Risero tutti tre: Spadarella, Rigaglia e Mostardo.
Poi l'umile e il grande se ne andarono insieme, braccio sotto braccio, come due innamorati.
CAPITOLO XIII. Come il gobbo Pulizia se ne andò a cercar Garibaldi e come gli anarchici dell'Isola Felice cooperarono alla felicità del Cavalier Mostardo.
Era andata così, come raccontò Rigaglia, compiacendosi del busso de' suoi scarponi riconquistati.

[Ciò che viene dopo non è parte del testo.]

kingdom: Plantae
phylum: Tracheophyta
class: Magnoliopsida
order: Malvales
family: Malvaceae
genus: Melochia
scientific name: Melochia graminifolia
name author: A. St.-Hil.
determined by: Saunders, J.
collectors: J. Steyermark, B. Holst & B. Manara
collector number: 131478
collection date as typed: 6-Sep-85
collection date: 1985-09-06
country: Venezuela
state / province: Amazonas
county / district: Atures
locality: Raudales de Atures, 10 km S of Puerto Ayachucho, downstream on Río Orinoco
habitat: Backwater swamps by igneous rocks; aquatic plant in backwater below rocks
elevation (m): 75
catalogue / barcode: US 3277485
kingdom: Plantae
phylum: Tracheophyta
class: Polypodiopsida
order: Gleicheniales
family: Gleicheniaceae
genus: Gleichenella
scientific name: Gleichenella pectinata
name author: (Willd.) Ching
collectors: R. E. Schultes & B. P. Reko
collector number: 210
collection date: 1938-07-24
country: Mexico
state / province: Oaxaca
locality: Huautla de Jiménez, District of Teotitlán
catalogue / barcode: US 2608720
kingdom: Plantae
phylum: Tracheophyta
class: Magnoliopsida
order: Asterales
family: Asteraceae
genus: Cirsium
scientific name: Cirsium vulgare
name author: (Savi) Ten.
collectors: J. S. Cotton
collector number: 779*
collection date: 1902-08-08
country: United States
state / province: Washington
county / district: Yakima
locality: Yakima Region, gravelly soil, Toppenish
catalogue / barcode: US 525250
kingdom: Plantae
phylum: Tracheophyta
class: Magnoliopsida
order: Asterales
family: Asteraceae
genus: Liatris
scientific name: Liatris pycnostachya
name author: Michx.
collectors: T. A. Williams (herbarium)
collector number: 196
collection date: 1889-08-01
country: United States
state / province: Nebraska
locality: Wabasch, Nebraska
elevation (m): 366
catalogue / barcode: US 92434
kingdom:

Una sera Rigaglia era solo ed aspettava Mostardo. Stava per apprestare la cena, ma prima, quasi per un presentimento, era andato nella stalla e aveva messo il fieno nella mangiatoia e aveva preparato un buon letto di paglia come se la Carlotta dovesse ritornare. Si era sentito una voce dentro che gli aveva comandato di far questo. Poi, compita l'opera, tranquillo e soddisfatto stava per salirsene in cucina quando avevano suonato il campanello.
Chi poteva essere a quell'ora?
Andò ad aprire ed ecco presentarsi un uomo che entrò senza aspettare e senza dir niente. Poi chiuse la porta e gli disse:
— Io sono il conte Polpetta!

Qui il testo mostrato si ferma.